The type of a value can depend on the value. For instance, an array may have a type `array n`

, where `n`

is the length of the array. Note that this is not the same as polymorphism.

### 3.1. \(\Pi\) type

Let \(\mathcal{U}\) be the universe of types. Let \(A\) be some type. Let \(B\) be the family of types that *vary* with \(A\). That is, \(B:A\rightarrow U\). That is, given \(a:A\), \(B(a)\) picks out a type in \(\mathcal{U}\).

Then, we can specify the type of a very specific function. This function does not have a fixed codomain. Instead, it's codomain depends on its input. So, for input \(a:A\), the codomain of this function is \(B(a)\).

We can write the type of such a function as: \[ \prod_{x:A}B(x) \]

So, this is the function that takes inputs of type \(A\), and, depending on the value of the input \(x\), has a return type \(B(x)\).

In the Curry-Howard correspondence (see below), this type is associated with universal quantification.

### 3.2. \(\Sigma\) type

As above, let \(\mathcal{U}\) be the universe of types. Let \(A\) be a type, and let \(B\) be a family of types \(B:A\rightarrow\mathcal{U}\).

Then, let's write the type of an ordered pair, where the type of the second element depends on the value of the first.

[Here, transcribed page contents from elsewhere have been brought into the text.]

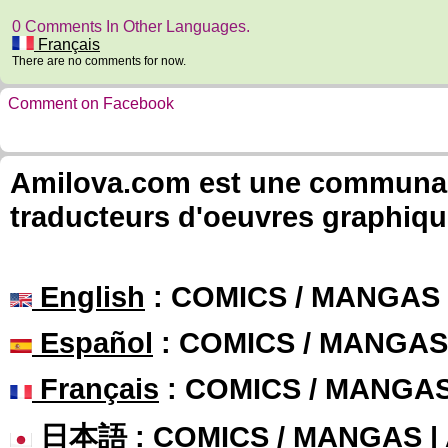
0 Comments In Other Languages.
Français
There are no comments for now.
Comment on Facebook
Amilova.com est une communauté
traducteurs d'oeuvres graphiqu
English
: COMICS / MANGAS
Español
: COMICS / MANGAS
Français
: COMICS / MANGA
日本語
: COMICS / MANGAS 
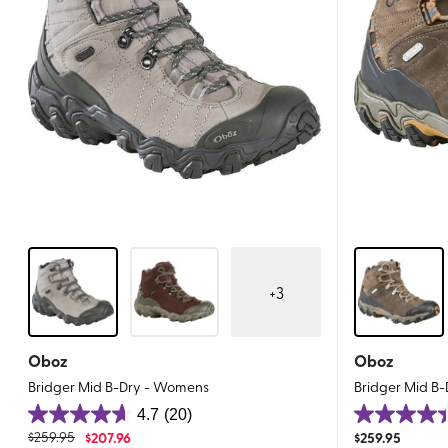
+
3
Oboz
Oboz
Bridger Mid B-Dry - Womens
Bridger Mid B-
4.7
(20)
4.7
4.4
$
259.95
$
207.96
$
259.95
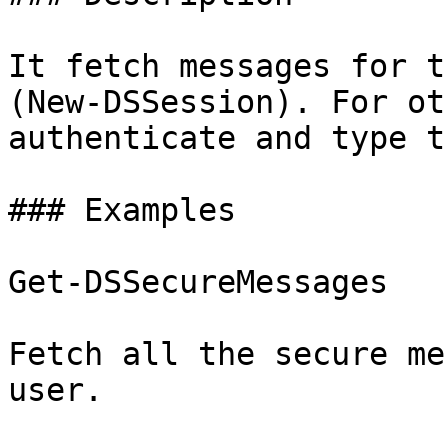
It fetch messages for t
(New-DSSession). For ot
authenticate and type t
### Examples

Get-DSSecureMessages

Fetch all the secure me
user.
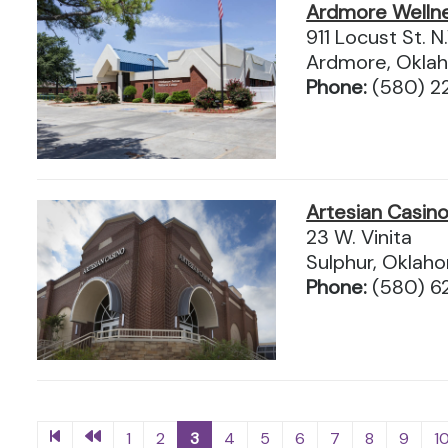
Ardmore Welln
911 Locust St. N
Ardmore, Okla
Phone:
(580) 2
Artesian Casin
23 W. Vinita
Sulphur, Okla
Phone:
(580) 6
1
2
3
4
5
6
7
8
9
1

This is written as: \[ \sum_{x:A}B(x) \]

This captures the type of \((a,b)\), where the type of \(b\) depends on the value of \(a\).

In the Curry-Howard correspondence, this is associated with the existential quantifier. See below for example.

## 4. Curry-Howard correspondence

Recall that theorems have hypotheses and a conclusion. Ordinarily, a proof of a theorem is a tree where the leaves are either axioms or hypotheses, the higher nodes are combinations of the lower nodes using inference rules, and the root is the conclusion.

The Curry-Howard correspondence associates theorems with types and proof-objects with programs. In keeping with an intutionistic approach, a theorem is only proved if it is *witnessed* by a proof object.

Before going forward, let's ground ourselves in some quick parallels with an ordinary programming language. Take Java for example. In Java, a function has typed arguments and a return type. In the function body, the arguments and their types (hypotheses) are fed to other functions (other theorems) that produce values of a new return type (conclusions). Eventually, these values are used to produce a value of the return type (conclusion). If we can actually write a function that takes these arguments and gives the correct return type, then we say that the (theorem) specified by the function type has been (proved).

The following correspondence between logic and types can be drawn:

- hypotheses and propositions are types
- implication is captured by the function type \(\rightarrow\)
- theorems \(\Gamma \vdash q\) are represented represented by functions with input types that correspond to \(\Gamma\) and return types that correspond with \(q\)
- universal quantification is captured by the \(\Pi\) type. Recall that this is the type of functions from input type to dependent output type (i.e. some proposition about the input)
- existential quantification is captured by the \(\Sigma\) type. Recall that this the type of a pair of input type and output type (i.e. a proposition). This is different from the \(\Pi\) type above, because it's not the type of a function, it's just the type of a single ordered pair.

### 4.1. Example

Let's think about the proposition \(m>n\). This is true when we can find a natural number \(k\) s.t. \(m=n+k\). What does \(m>n\) look like as a type? It's a type that talks about the existence of such a \(k\). We use the \(\Sigma\) dependent type from above: \[ \sum_{k:\mathbb{N}} m = k+n \] A couple things to notice:

- Here, \(m=k+n\) is also a proposition. Recall that propositions correspond with types.
- See that \(m=k+n\) is a type that depends on the value of \(k\).

What does a proof look like? It's an instance of the above type.